» **Set problem**
Reproduce the Menhir notes word for word, from "Should --auto-inline be" up to and including "this helps, though.)".

Check that the auto-%inlined symbol has no %prec annotation.
Document that --auto-inline requires pure semantic actions.
(Note that --auto-inline turns midrule into endrule!)
Should --auto-inline be a command line switch, or a directive %autoinline?
Consider adding %noinline to prevent --auto-inline from inlining a symbol.
* Incompatibility with ocamlyacc/yacc/bison: these tools guarantee
to perform a default reduction without looking ahead at the next
token, whereas Menhir does not.
(See messages by Tiphaine Turpin from 30/08/2011 on.)
- Changing this behavior would involve changing both back-ends.
- Changing this behavior could break existing Menhir parsers.
(Make it a command line option.)
- This affects only people who are doing lexical feedback.
- Suggestion by Frédéric Bour: allow annotating a production with %default
to indicate that it should always be a default reduction. (Not sure why
this helps, though.)
- Think about end-of-stream conflicts, too.
If there is a default reduction, there is no end-of-stream conflict.
(Do we report one at the moment?)
If there is a conflict, why do we arbitrarily solve it in favor of
looking ahead (eliminating the reduction on #)? What does ocamlyacc do?
* Idea following our work with Jacques-Henri: allow asserting that the
distinction between certain tokens (say, {A, B, C}) cannot influence
which action is chosen. Or (maybe) asserting that no reduction can take
place when the lookahead symbol is one of {A, B, C}. The goal is to ensure
that a lexer hack is robust, i.e., even if the lexer cannot reliably
distinguish between A, B, C, this cannot cause the parser to become
* Incompatibility with ocamlyacc: Menhir discards the lookahead token when
entering error mode, whereas ocamlyacc doesn't. (Reported by Frédéric Bour.)
* Look into the format of Bison's tables, and see if we could produce such
tables upon demand. This could hopefully / possibly be implemented outside
Menhir using the .cmly API.
* Implement $0, $-1, etc.
(Along the lines of Bison. They are a potentially dangerous feature, as
they allow peeking into the stack, which requires the shape of the stack
to be known / guessed by the programmer.)
Propose a named syntax, perhaps <x> foo: ...
where the name x is bound to the value in the topmost stack cell.
Ensure that the mechanism is type-safe.
(Is --infer required? I don't think so. Just issue type constraints.)
(Requires an analysis so that the shape of the stack is known. The
existing analysis in Invariant may be sufficient.)
Implement it in both back-ends.
On top of this mechanism, it is easy to implement mid-rule actions (à la Bison).
On top of that, it should be easy to implement inherited attributes (à la BtYacc).
However, my impression so far is that the whole thing is of interest
mainly to people who are doing lexer hacks. Otherwise, it is much easier
to just parse, produce a tree, and transform the tree afterwards.

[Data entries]

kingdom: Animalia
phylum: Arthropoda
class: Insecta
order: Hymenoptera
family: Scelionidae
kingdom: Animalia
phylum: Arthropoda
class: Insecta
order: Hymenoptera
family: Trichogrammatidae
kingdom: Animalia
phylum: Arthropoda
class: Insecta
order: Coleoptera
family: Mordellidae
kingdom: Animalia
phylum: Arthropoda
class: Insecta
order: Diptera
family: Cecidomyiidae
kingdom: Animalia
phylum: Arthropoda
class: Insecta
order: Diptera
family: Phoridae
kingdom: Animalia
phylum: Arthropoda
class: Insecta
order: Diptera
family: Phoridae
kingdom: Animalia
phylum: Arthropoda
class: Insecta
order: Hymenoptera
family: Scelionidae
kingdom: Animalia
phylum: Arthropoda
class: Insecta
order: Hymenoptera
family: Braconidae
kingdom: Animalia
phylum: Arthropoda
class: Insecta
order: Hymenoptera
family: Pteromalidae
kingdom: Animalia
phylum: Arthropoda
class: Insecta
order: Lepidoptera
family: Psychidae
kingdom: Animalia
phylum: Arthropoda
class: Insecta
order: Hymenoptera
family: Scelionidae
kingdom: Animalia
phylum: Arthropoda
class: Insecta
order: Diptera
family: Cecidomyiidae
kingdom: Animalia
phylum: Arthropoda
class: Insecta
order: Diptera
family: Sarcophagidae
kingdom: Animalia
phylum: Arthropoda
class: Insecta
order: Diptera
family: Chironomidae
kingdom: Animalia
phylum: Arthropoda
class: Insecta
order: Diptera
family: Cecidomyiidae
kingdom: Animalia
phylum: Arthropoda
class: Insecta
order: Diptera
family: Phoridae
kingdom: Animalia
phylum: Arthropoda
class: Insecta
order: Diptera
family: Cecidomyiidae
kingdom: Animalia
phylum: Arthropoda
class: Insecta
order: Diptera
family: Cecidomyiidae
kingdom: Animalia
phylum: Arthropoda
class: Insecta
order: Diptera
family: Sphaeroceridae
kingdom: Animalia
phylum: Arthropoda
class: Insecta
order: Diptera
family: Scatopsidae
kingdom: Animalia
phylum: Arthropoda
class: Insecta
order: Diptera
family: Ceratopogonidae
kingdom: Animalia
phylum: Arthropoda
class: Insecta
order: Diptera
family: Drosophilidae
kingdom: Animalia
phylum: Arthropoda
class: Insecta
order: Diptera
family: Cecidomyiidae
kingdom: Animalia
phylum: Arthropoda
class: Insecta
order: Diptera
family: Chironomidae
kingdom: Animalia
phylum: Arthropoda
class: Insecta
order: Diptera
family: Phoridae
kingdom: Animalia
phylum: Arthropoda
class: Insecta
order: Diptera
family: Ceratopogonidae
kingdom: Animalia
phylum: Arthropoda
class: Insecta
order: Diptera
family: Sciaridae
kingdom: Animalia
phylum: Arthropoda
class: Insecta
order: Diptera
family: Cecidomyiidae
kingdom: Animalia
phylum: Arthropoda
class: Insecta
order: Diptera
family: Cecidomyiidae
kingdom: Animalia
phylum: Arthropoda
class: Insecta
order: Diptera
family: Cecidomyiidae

» **Exercise output**
Should --auto-inline be a command line switch, or a directive %autoinline?
Consider adding %noinline to prevent --auto-inline from inlining a symbol.
* Incompatibility with ocamlyacc/yacc/bison: these tools guarantee
to perform a default reduction without looking ahead at the next
token, whereas Menhir does not.
(See messages by Tiphaine Turpin from 30/08/2011 on.)
- Changing this behavior would involve changing both back-ends.
- Changing this behavior could break existing Menhir parsers.
(Make it a command line option.)
- This affects only people who are doing lexical feedback.
- Suggestion by Frédéric Bour: allow annotating a production with %default
to indicate that it should always be a default reduction. (Not sure why
this helps, though.)